David Rothschild, an economist at Microsoft Research, shared Pariser’s desire for greater transparency but said Facebook has historical reasons not to.

“We need to open these places up to research, and we need to create the incentive to make them want to do this, because I can understand why Facebook wouldn’t,” Rothschild said.

For one week in January 2012, data scientists skewed what almost 700,000 Facebook users saw when they logged in, according to The Atlantic. Some people were shown content with happy and positive words; some were shown content that was sadder than average. When the week was over, these manipulated users were more likely to post either especially positive or negative words themselves.

The experiment, and its results, were published in a 2014 paper. Outrage ensued, with Twitter users calling the study “terrifying” and Facebook itself “awful.” Since then, Facebook has not published any comprehensive data.

Many attendees at Combating Fake News noted that there were no Facebook representatives present. However, at least one—Alex Leavitt, a quantitative user experience researcher at Facebook—was in attendance.

Fear undermines institutions, but we can move the truth forward

So why do people continue to spread fake news?

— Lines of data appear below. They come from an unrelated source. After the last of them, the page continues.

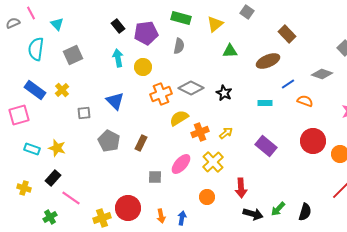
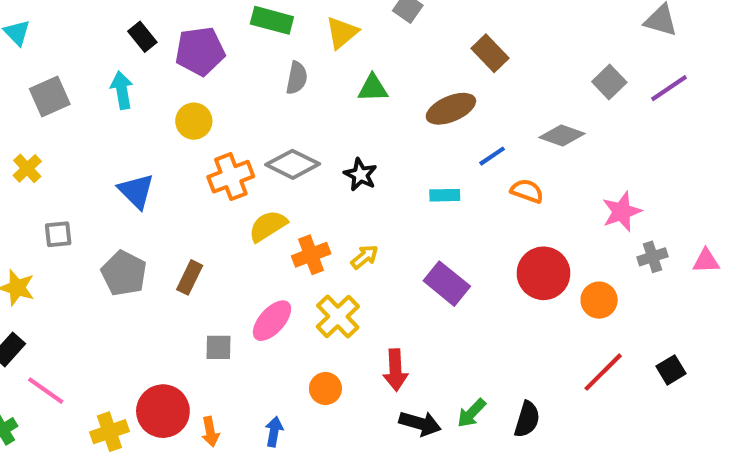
gray semicircle: (179, 46) -> (297, 78), moved
cyan arrow: (118, 58) -> (122, 90), moved
gray square: (84, 113) -> (58, 234), moved
orange arrow: (161, 216) -> (210, 432), moved

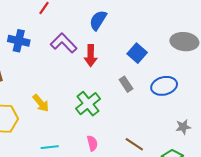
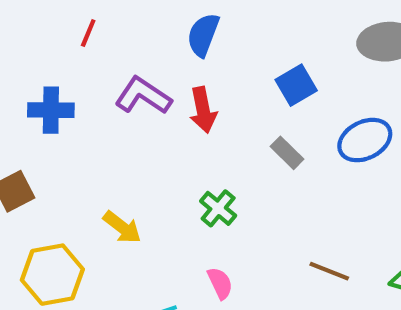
blue square: (137, 53) -> (296, 85), turned 30
green cross: (88, 104) -> (218, 208), size x0.7
pink semicircle: (92, 143) -> (220, 283), moved

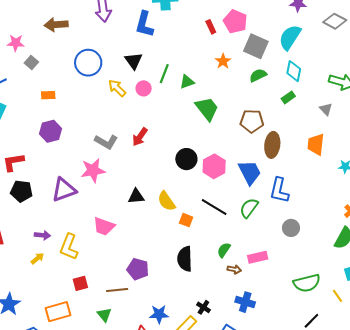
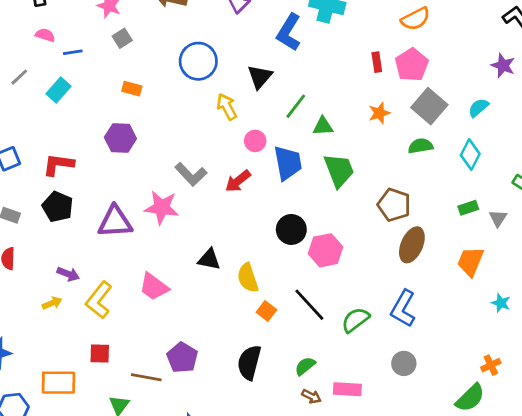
cyan semicircle: (290, 37) -> (478, 108), size x0.6
pink circle: (144, 88) -> (255, 141), moved
green rectangle: (288, 97) -> (468, 208), moved
blue trapezoid: (250, 172) -> (288, 163), moved

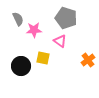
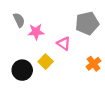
gray pentagon: (66, 18) -> (87, 23), moved, turned -30
yellow square: (43, 58) -> (46, 62), turned 32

According to Michael Schudson, a professor of journalism at Columbia University, people become susceptible to rumors and falsehoods through “fear, anxiety, resentment, but fear most of all.” Additionally, when friends and family—people we trust—share fake news stories, we’re more likely to believe them. “Endorsement by people we should believe, people we normally believe to be credible authorities, makes fake news more believable,” Schudson said.

Yochai Benkler, faculty co-director of the Berkman-Klein Center for Internet and Society at Harvard, painted a bleak picture. He began by noting that while Fox News undermines traditional media, Breitbart undermines even Fox. Though he spoke academically, he expressed real concern for the future of the country.

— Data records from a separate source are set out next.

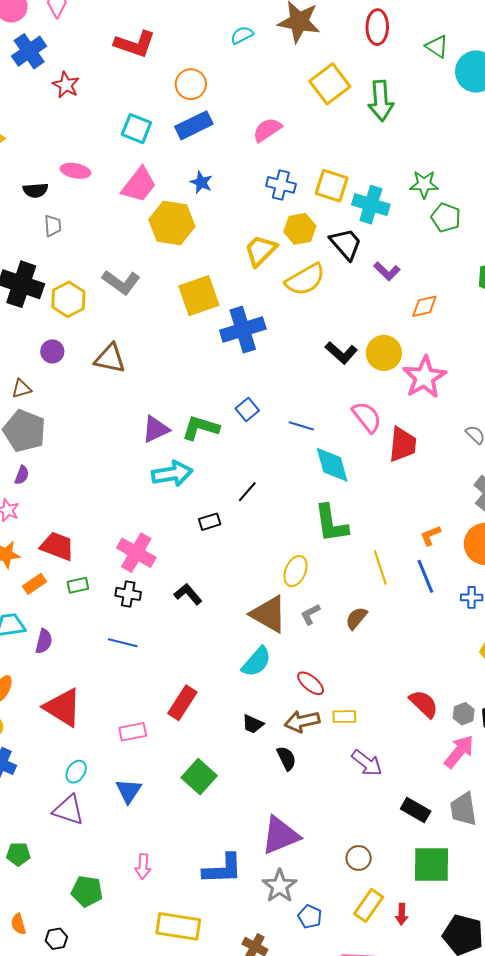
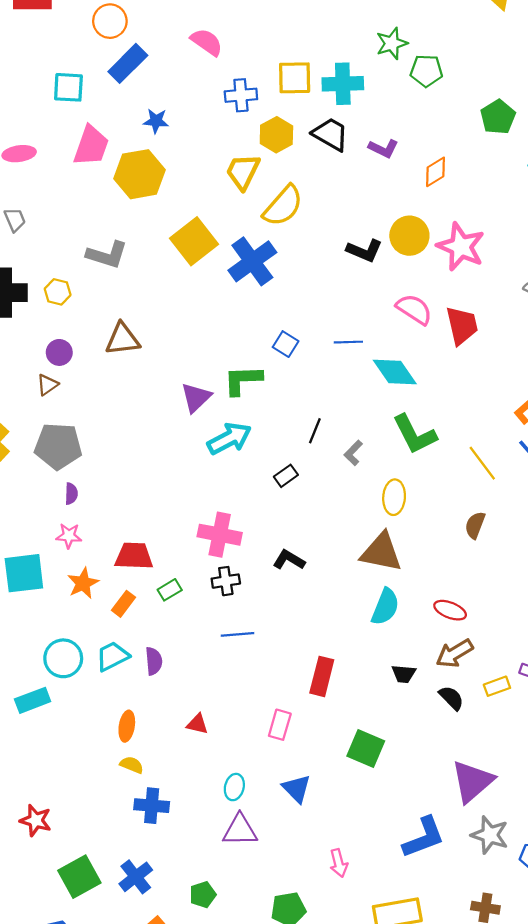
pink semicircle: (267, 130) -> (207, 42), turned 88
yellow semicircle: (305, 279) -> (283, 206), moved
yellow hexagon: (68, 299) -> (58, 292), size x0.7
brown triangle: (21, 389) -> (47, 385), moved
gray L-shape: (310, 614) -> (353, 453), moved
red triangle: (63, 707) -> (197, 724), size x0.5
yellow rectangle: (344, 717) -> (497, 686), moved
pink rectangle: (133, 732) -> (280, 725), turned -44

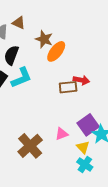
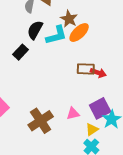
cyan L-shape: (21, 78) -> (56, 35), moved
red arrow: (81, 80) -> (98, 73), moved
yellow triangle: (83, 147) -> (92, 129), turned 32

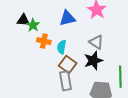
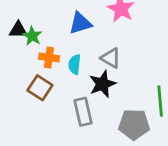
gray triangle: (96, 42) -> (111, 58), moved
black star: (93, 61) -> (102, 84), moved
brown square: (68, 64) -> (40, 88), moved

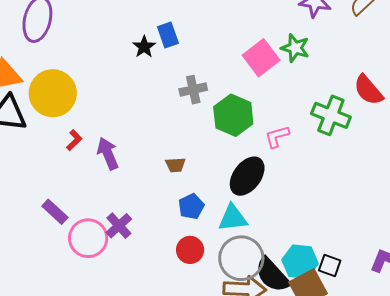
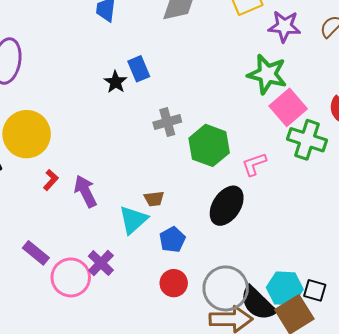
green star: (295, 48) -> (267, 74), size x1.4
pink square: (261, 58) -> (288, 107), moved
cyan triangle: (233, 218) -> (133, 220), moved, turned -32

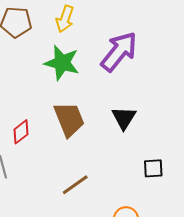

“The core problem,” Benkler said, “is, ‘What happens to democracy in the presence of intentional efforts to deny the validity of basic methods of defining the range of reasonable disagreement? Of trust in the professions—journalists, scientists and now judges?’ ”

By the end of the summit, a conference where fake news dominated the conversation, the main takeaway was to keep fake news from dominating the conversation. Adam Berinsky of M.I.T. stressed the importance of pushing forward with real stories from real outlets.

“Don’t repeat misinformation,” Berinsky said. “Seek an alternative narrative. And a really big thing is finding credible sources to counter.”